Note that 8082 in the rule above points to a port in the container. If you haven't stopped the previous sudo docker compose up -d command, do it now using sudo docker compose down. Then run sudo docker compose up -d again, and if everything works correctly, you can access CommaFeed by pointing the browser to https://commafeed.domain.tld.

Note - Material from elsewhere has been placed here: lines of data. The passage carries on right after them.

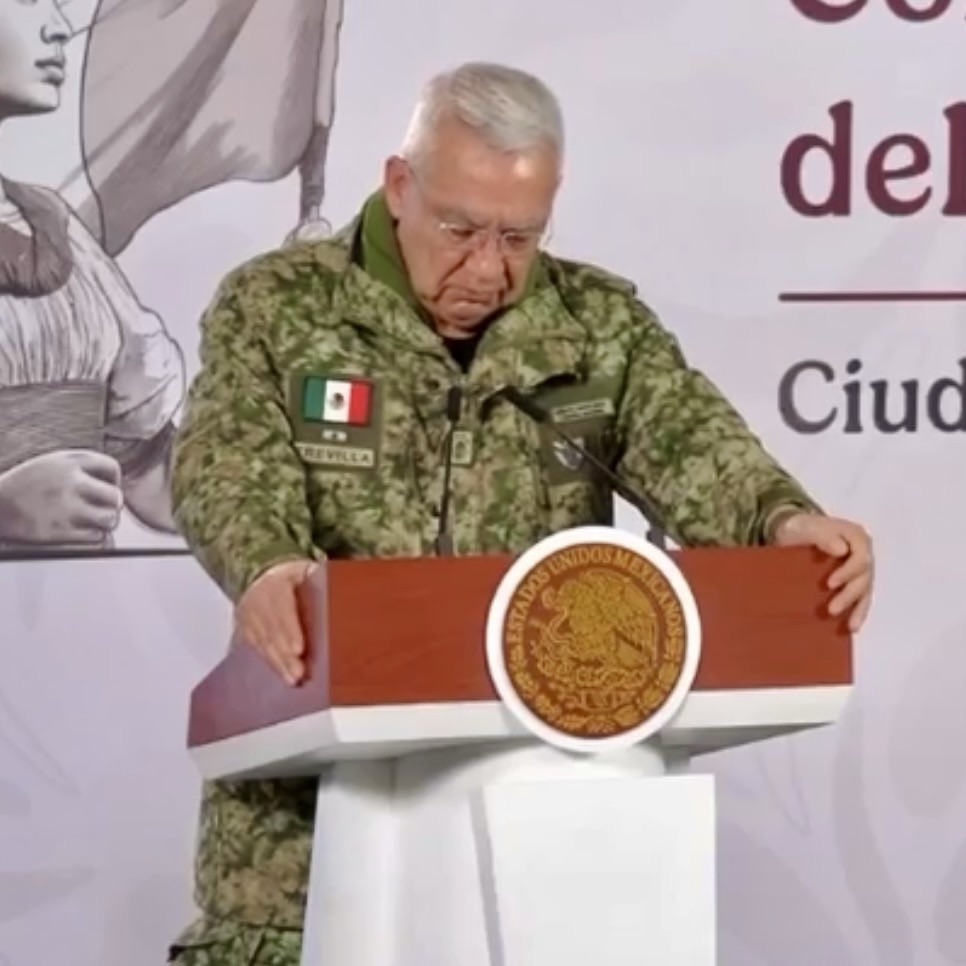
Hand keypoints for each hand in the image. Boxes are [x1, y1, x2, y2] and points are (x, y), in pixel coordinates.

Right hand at [0, 450, 121, 543]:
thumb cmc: (24, 486)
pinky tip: (83, 533)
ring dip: (105, 523)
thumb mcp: (51, 463)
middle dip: (112, 504)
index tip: (106, 487)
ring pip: (109, 518)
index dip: (114, 480)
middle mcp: (69, 482)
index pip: (111, 467)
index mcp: (68, 462)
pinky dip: (93, 537)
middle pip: (115, 496)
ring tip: (95, 522)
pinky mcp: (58, 531)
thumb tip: (113, 481)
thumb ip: (81, 467)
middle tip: (103, 508)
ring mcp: (65, 507)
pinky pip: (95, 537)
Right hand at [234, 559, 316, 684]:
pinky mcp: (245, 630)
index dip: (290, 630)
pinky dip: (270, 664)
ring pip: (263, 644)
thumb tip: (336, 583)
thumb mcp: (303, 569)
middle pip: (272, 632)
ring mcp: (249, 617)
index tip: (299, 649)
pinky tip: (282, 675)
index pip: (282, 609)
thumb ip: (317, 577)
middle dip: (285, 656)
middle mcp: (258, 601)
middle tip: (299, 674)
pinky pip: (257, 649)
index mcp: (275, 584)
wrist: (260, 574)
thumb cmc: (292, 576)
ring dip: (278, 664)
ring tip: (293, 681)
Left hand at [773, 511, 873, 631]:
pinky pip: (858, 598)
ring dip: (857, 609)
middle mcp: (862, 553)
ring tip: (850, 627)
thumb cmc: (799, 527)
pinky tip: (850, 627)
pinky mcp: (851, 581)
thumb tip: (841, 549)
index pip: (860, 558)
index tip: (830, 584)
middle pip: (863, 577)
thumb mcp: (807, 526)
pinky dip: (855, 612)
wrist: (792, 532)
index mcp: (856, 537)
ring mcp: (858, 569)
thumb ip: (824, 534)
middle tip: (832, 610)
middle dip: (849, 595)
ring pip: (864, 591)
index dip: (848, 572)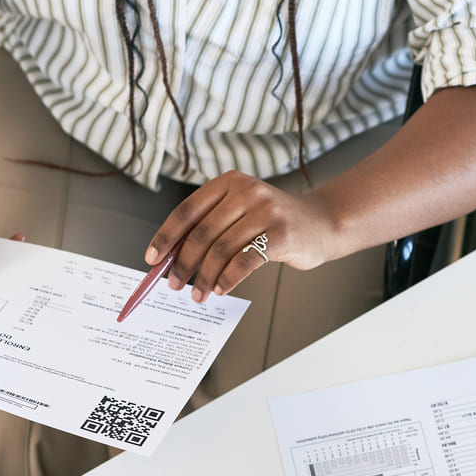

Creating a systemd service

After you run the sudo docker compose up -d command, all the containers will run happily until you reboot the server. Then you need to run the command again. Alternatively, you can create a simple systemd service that automatically starts all Docker services on boot. To do this, create a /etc/systemd/system/home-server.service file, open it for editing, and enter the following configuration (replace USER with the actual user name):

[Unit]
Description=Home server
After=docker.service
Requires=docker.service

[Service]
Type=oneshot
RemainAfterExit=yes
ExecStart=/bin/bash -c "docker compose -f /home/USER/srv/docker-compose.yml up -d"
ExecStop=/bin/bash -c "docker compose -f /home/USER/srv/docker-compose.yml down"

[Install]
WantedBy=multi-user.target

Save the file, then run the commands below to enable and start the created systemd service:

sudo systemctl enable home-server.service
sudo systemctl start home-server.service

Going further

Using the described techniques, you can deploy practically any number of containerized applications. But as the list of containers running on your server grows, so does the effort required to monitor and manage them. At which point, you should consider using dedicated container management tools like Portainer and Watchtower. The former can help you to manage containers using a web-based UI, while the latter is designed to keep container images up-to-date. And once you've done that, you'll discover that there is so much more you can do with your home server. In other words, welcome to the most elaborate rabbit hole that is self-hosting.